Pendekatan ini diarahkan agar pembinaan advokat menjadi lebih konkret. Fokusnya bukan hanya pada penguasaan materi dasar, tetapi juga pada kesiapan menghadapi dinamika praktik yang terus berkembang.
Regenerasi lewat kursi kepemimpinan
Ketua Umum DPN Peradi Profesional Prof Harris Arthur Hedar menilai penunjukan Megawati sebagai bagian dari persiapan regenerasi advokat. Menurut dia, langkah tersebut membuka peluang bagi advokat muda untuk ikut mengelola organisasi advokat di Indonesia.
Harris juga menekankan bahwa organisasi ingin memberdayakan talenta muda agar siap memegang peran kepemimpinan strategis. Dalam pandangannya, Megawati dapat memperkuat integritas profesi di tengah tantangan hukum yang semakin dinamis.
Jembatan antargenerasi dalam organisasi
Pembina Peradi Profesional Prof Fauzie Hasibuan melihat organisasi advokat membutuhkan sosok muda yang cerdas sekaligus berintegritas. Figur seperti itu dinilai penting untuk merangkul lintas generasi agar kerja kolektif di dalam organisasi tetap berjalan.
Fauzie menilai visi dan misi Megawati sejalan dengan arah Peradi Profesional. Ia berharap kepemimpinan baru ini dapat mendorong advokat muda sekaligus memperbaiki pelayanan hukum kepada masyarakat luas.
Arah pembinaan dibuat lebih akademis
Ke depan, Peradi Profesional berencana memperkuat kepercayaan pencari keadilan terhadap advokat melalui pendekatan yang lebih akademis. Salah satu fokusnya adalah pembenahan materi PKPA dan UPA agar sesuai dengan kebutuhan profesi yang berkembang.
Organisasi juga akan mengintegrasikan UU 18/2003 tentang Advokat dengan UU 12/2012 tentang Perguruan Tinggi. Penyesuaian itu akan dihubungkan dengan perkembangan teknologi supaya pendidikan dan pembinaan advokat tidak tertinggal dari perubahan praktik hukum.
Jejak Megawati di dunia hukum
Megawati Prabowo mengatakan dirinya menikmati dinamika dunia hukum dan telah menekuni peran sebagai lawyer, kurator, dan pengurus sejak usia 26 tahun. Sejak 2019, ia juga berkiprah di Kantor Law Firm James Purba & Partners.

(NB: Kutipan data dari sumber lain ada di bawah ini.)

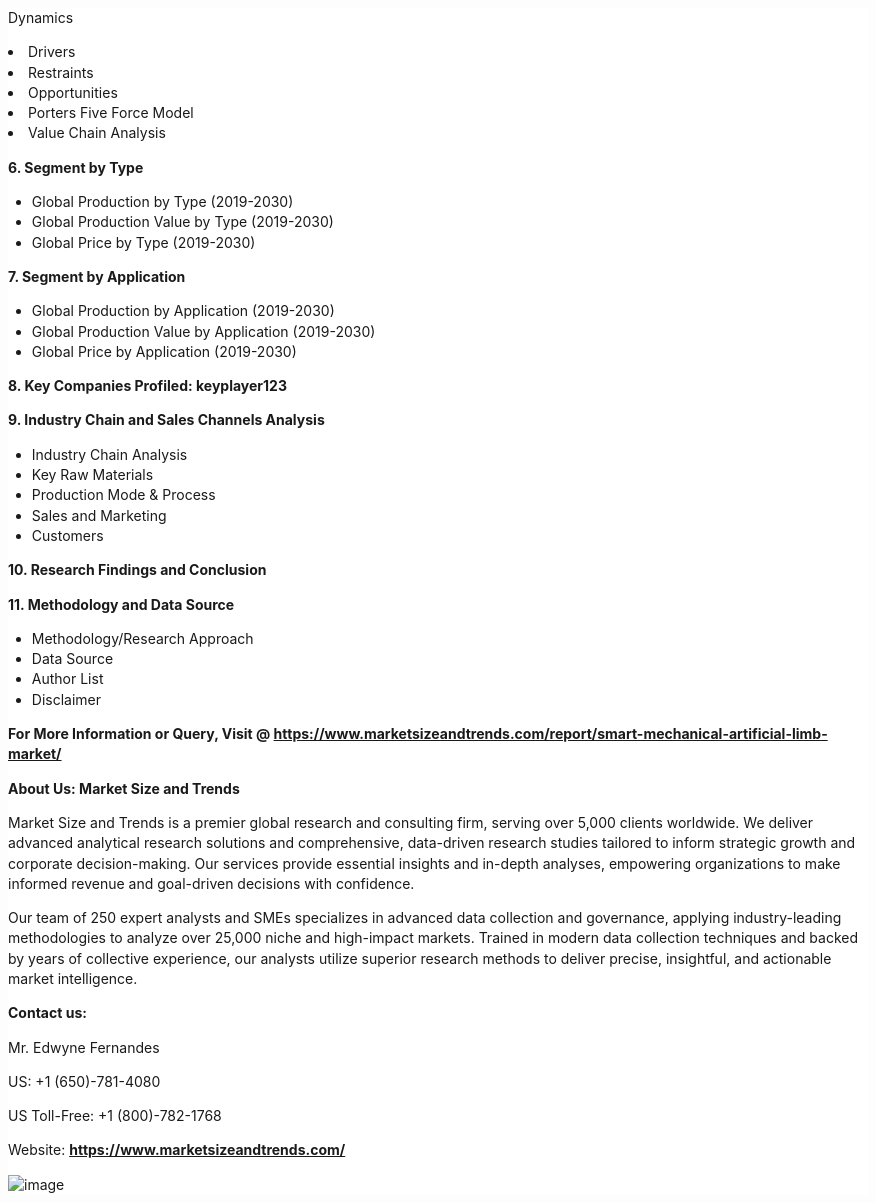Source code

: Dynamics</li><li>Drivers</li><li>Restraints</li><li>Opportunities</li><li>Porters Five Force Model</li><li>Value Chain Analysis&nbsp;</li></ul><p><strong>6. Segment by Type</strong></p><ul><li>Global Production by Type (2019-2030)</li><li>Global Production Value by Type (2019-2030)</li><li>Global Price by Type (2019-2030)</li></ul><p><strong>7. Segment by Application</strong></p><ul><li>Global Production by Application (2019-2030)</li><li>Global Production Value by Application (2019-2030)</li><li>Global Price by Application (2019-2030)</li></ul><p><strong>8. Key Companies Profiled: keyplayer123</strong></p><p><strong>9. Industry Chain and Sales Channels Analysis</strong></p><ul><li>Industry Chain Analysis</li><li>Key Raw Materials</li><li>Production Mode &amp; Process</li><li>Sales and Marketing</li><li>Customers</li></ul><p><strong>10. Research Findings and Conclusion</strong></p><p><strong>11. Methodology and Data Source</strong></p><ul><li>Methodology/Research Approach</li><li>Data Source</li><li>Author List</li><li>Disclaimer</li></ul></p><p><strong>For More Information or Query, Visit @ <a href="https://www.marketsizeandtrends.com/report/smart-mechanical-artificial-limb-market/">https://www.marketsizeandtrends.com/report/smart-mechanical-artificial-limb-market/</a></strong></p><p><strong>About Us: Market Size and Trends</strong></p><p>Market Size and Trends is a premier global research and consulting firm, serving over 5,000 clients worldwide. We deliver advanced analytical research solutions and comprehensive, data-driven research studies tailored to inform strategic growth and corporate decision-making. Our services provide essential insights and in-depth analyses, empowering organizations to make informed revenue and goal-driven decisions with confidence.</p><p>Our team of 250 expert analysts and SMEs specializes in advanced data collection and governance, applying industry-leading methodologies to analyze over 25,000 niche and high-impact markets. Trained in modern data collection techniques and backed by years of collective experience, our analysts utilize superior research methods to deliver precise, insightful, and actionable market intelligence.</p><p><strong>Contact us:</strong></p><p>Mr. Edwyne Fernandes</p><p>US: +1 (650)-781-4080</p><p>US Toll-Free: +1 (800)-782-1768</p><p>Website: <strong><a href="https://www.marketsizeandtrends.com/">https://www.marketsizeandtrends.com/</a></strong></p>
![image](https://github.com/user-attachments/assets/fdfb5e4a-c8e4-4724-8547-e8b8537f513b)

Di Semarang, Megawati mendirikan Rumah Belajar dan Diskusi Hukum Megawati Prabowo sebagai wadah bagi mahasiswa hukum dan advokat muda. Ia juga mengajar mata kuliah Hukum Kepailitan dan PKPU di sejumlah universitas negeri maupun swasta, sehingga pengalaman akademik dan praktiknya berjalan seiring.